• Study text:
= = = = =

This right of action is not intended to be available where the public body is undertaking general administrative functions with administrative discretion involved.


  1. I am satisfied that the two actions by the PVMC in October 2003 respectively; the notice to stop work because of the expiry of the time limit under the building permit and; the treatment of the application of an extension of the permit as a new permit, were administrative actions involving administrative discretion. The PVMC has rules which govern the construction of buildings in their location. They require a permitted building to be constructed within a certain time (typically 2 years). When construction is not completed within that time the PVMC require the building work to stop. The building work can resume when and if a renewal of the permit has been issued by the PVMC. Schedule 2 is designed to give authority to a municipal authority to issue enforcement notices to enforce the rules developed to control construction in Port Vila municipal area. The issue of such notices where there has been no compliance with the rules is a consideration of an administrative task. Indeed the rules provide that after 2 years the building permit expires, work on the construction cannot continue until a permit is granted. The fact the PVMC required the wrong application be made (of a new permit) when a renewal only is required, was an error by the PVMC of an administrative function.

= = = = =

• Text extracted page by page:
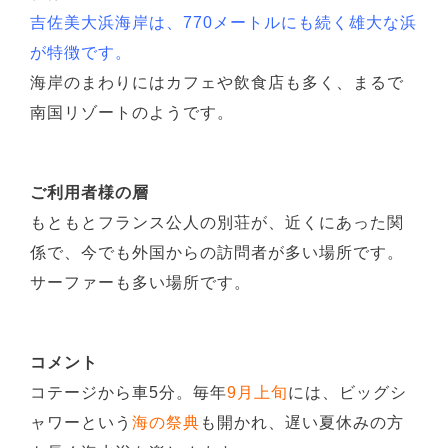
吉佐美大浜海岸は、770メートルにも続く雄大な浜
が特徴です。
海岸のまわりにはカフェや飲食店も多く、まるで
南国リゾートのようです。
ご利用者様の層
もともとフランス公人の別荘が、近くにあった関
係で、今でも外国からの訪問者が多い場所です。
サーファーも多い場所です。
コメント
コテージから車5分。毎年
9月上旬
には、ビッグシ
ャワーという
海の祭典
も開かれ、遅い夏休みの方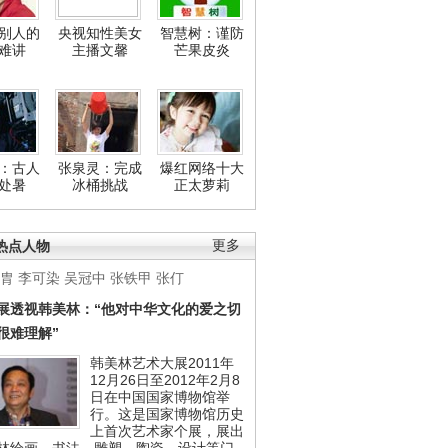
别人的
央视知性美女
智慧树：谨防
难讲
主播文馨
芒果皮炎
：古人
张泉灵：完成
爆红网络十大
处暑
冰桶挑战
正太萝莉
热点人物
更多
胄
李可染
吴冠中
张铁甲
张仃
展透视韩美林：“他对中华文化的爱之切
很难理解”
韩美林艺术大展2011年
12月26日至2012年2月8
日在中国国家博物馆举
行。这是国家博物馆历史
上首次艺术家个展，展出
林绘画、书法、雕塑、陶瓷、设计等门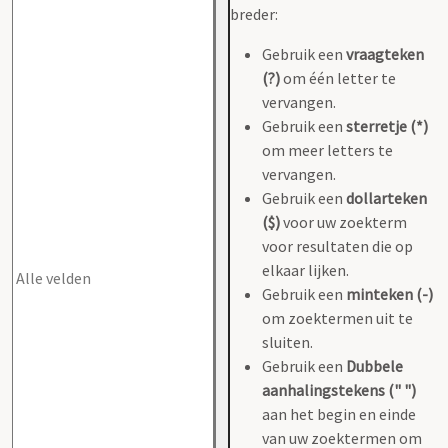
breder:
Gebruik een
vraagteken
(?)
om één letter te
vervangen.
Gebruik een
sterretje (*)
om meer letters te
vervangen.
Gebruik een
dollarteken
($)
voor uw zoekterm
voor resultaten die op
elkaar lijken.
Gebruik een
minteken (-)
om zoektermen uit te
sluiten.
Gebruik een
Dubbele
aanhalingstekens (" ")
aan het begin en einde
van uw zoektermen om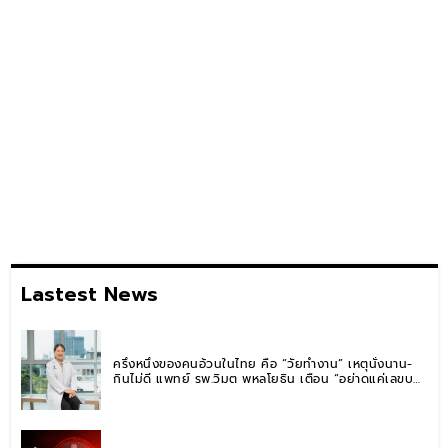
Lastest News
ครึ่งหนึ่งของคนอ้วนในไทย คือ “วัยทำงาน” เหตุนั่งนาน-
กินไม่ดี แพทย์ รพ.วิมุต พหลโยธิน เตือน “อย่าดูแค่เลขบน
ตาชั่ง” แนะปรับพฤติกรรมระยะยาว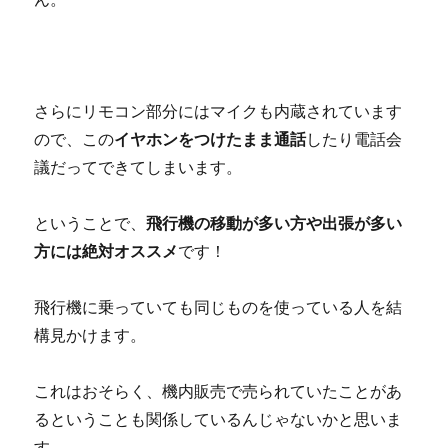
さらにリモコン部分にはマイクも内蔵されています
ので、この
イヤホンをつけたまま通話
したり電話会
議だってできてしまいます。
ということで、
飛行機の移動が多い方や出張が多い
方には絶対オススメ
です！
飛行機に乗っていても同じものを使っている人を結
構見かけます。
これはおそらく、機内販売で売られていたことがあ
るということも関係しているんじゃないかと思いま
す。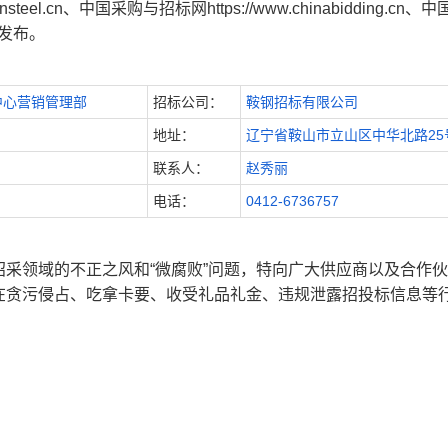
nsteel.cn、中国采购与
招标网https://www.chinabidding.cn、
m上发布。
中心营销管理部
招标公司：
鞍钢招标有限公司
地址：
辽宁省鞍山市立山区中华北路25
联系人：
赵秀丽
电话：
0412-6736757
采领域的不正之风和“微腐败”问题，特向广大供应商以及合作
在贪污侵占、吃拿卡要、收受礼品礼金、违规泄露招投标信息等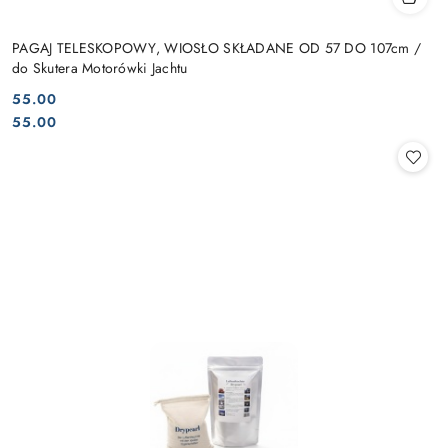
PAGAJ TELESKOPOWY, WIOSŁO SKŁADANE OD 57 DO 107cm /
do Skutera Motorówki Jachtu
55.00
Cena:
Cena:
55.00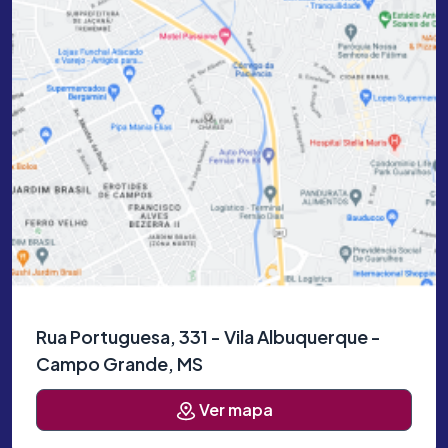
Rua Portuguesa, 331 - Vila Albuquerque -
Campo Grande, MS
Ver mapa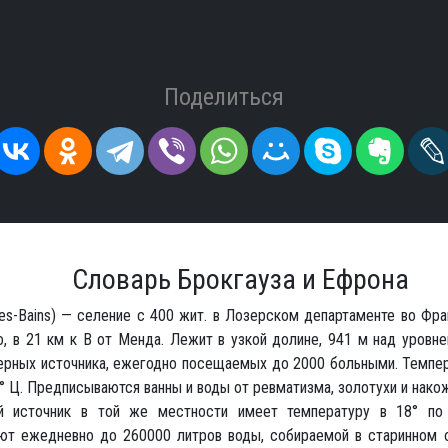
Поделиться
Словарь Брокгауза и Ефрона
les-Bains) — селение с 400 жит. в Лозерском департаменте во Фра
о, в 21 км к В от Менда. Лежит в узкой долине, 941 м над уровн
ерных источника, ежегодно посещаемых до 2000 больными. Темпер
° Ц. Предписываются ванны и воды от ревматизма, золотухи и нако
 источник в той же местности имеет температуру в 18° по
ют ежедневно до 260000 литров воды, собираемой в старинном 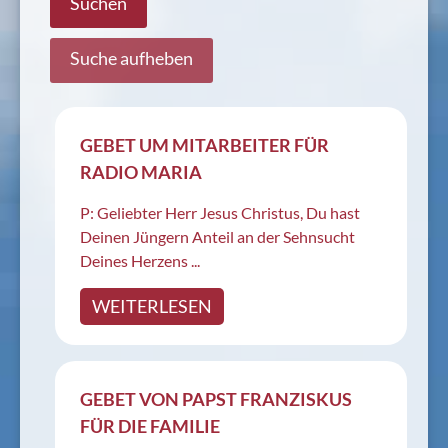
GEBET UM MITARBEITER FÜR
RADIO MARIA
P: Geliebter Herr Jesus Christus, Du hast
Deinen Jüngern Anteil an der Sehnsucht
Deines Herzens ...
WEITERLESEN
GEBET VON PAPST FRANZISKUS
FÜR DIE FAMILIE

= = = = =

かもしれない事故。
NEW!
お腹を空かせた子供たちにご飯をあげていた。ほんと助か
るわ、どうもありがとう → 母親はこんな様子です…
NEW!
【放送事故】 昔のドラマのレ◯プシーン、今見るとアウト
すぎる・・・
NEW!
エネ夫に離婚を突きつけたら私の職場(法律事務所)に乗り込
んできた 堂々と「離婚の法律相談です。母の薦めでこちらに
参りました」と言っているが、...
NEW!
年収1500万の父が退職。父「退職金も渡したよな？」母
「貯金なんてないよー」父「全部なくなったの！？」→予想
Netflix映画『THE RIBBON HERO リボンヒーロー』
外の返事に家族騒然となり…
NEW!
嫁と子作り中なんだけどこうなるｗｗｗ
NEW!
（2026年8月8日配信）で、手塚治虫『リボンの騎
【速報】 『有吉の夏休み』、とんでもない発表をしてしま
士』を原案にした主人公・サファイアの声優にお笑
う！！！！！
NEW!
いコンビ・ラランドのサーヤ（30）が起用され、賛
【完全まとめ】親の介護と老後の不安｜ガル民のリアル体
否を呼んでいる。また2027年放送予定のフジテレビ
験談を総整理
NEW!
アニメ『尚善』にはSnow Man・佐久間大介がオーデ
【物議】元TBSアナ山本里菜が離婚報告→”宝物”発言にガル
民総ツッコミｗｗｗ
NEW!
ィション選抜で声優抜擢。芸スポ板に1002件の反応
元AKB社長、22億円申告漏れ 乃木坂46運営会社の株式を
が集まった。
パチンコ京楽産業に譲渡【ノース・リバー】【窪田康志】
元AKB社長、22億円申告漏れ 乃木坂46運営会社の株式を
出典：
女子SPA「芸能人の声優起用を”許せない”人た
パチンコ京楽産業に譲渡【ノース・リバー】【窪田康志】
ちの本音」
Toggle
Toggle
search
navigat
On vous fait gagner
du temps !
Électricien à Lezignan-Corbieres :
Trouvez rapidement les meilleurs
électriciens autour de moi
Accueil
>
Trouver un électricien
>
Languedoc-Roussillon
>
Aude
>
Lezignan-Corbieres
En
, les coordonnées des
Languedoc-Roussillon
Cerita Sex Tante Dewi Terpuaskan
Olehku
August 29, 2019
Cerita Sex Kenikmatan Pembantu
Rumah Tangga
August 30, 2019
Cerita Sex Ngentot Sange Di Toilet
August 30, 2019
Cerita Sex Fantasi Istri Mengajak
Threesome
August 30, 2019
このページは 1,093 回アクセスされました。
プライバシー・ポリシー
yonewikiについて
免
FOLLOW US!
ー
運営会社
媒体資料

= = = = =

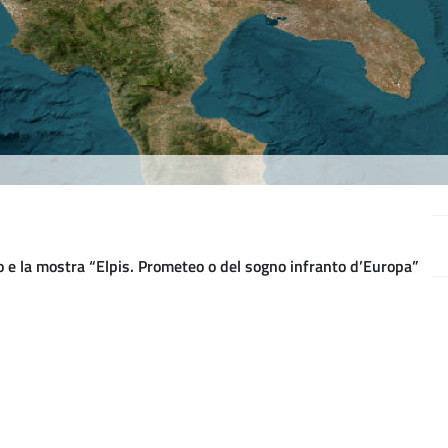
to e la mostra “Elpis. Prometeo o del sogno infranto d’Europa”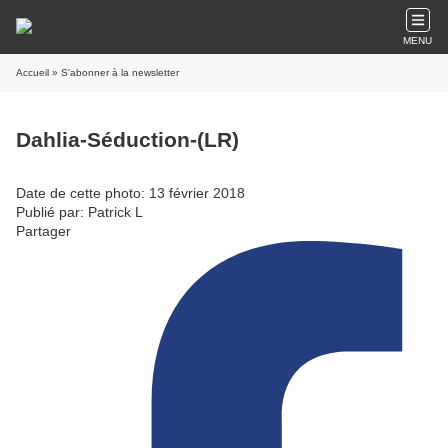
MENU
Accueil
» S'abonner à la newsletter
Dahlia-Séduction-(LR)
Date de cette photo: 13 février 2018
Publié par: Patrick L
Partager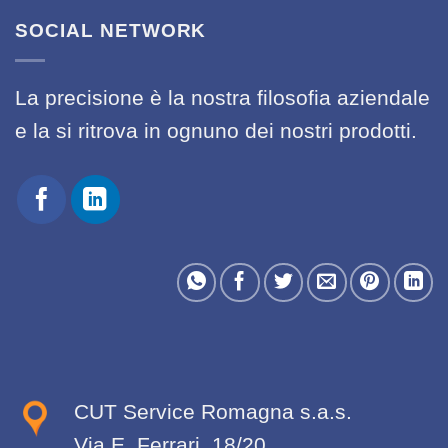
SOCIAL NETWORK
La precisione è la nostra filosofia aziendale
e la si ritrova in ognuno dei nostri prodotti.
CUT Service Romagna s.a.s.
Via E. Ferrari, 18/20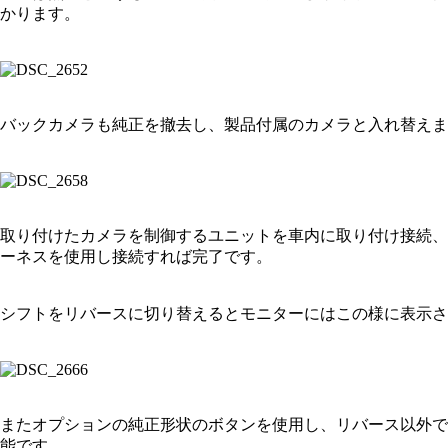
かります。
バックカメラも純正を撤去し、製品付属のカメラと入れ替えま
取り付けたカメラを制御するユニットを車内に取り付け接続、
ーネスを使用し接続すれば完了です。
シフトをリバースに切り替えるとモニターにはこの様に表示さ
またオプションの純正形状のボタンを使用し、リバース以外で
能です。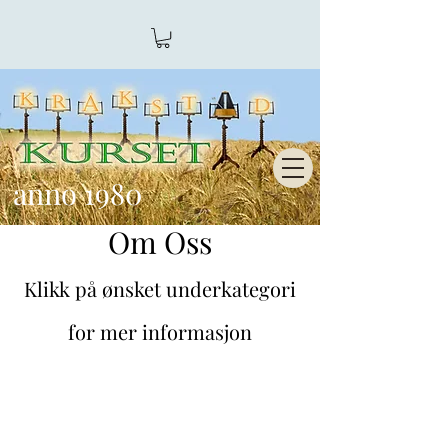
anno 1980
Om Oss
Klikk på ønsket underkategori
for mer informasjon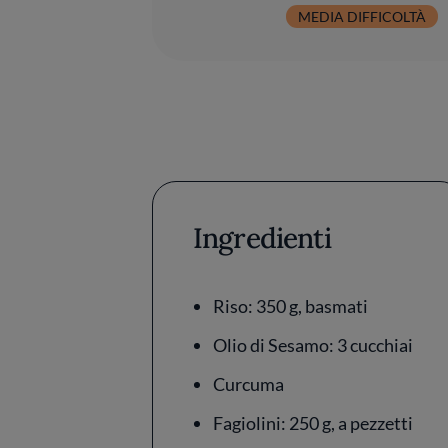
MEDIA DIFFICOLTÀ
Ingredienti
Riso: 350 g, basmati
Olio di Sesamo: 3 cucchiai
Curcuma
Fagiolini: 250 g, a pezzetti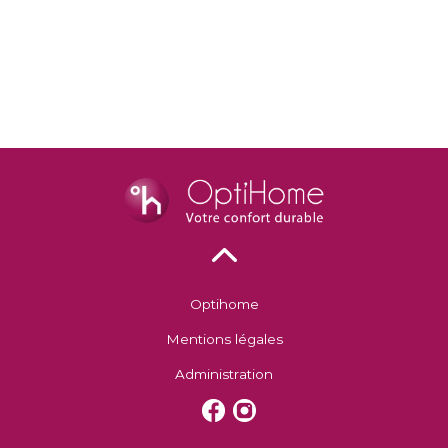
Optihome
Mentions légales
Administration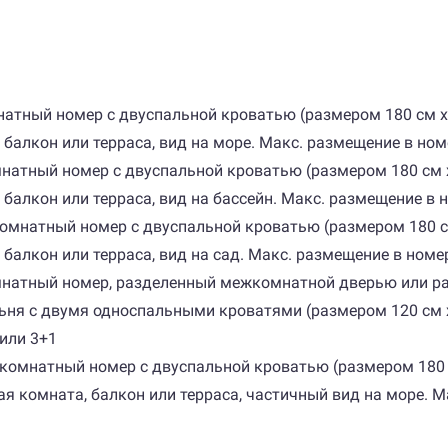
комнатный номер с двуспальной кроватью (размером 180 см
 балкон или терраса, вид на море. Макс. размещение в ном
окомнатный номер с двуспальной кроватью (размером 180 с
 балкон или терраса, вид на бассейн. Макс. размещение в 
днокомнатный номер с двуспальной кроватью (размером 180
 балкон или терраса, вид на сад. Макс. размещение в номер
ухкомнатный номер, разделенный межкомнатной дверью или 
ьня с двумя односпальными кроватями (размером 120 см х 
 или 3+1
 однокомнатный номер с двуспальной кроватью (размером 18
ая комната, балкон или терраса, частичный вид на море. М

= = = = =

• What to do: Translate this sentence from the building permit passage into French: "The building work can resume when and if a renewal of the permit has been issued by the PVMC." The rows play no part in this.

• Reply: Les travaux de construction peuvent reprendre lorsque, et si, le PVMC a délivré un renouvellement du permis.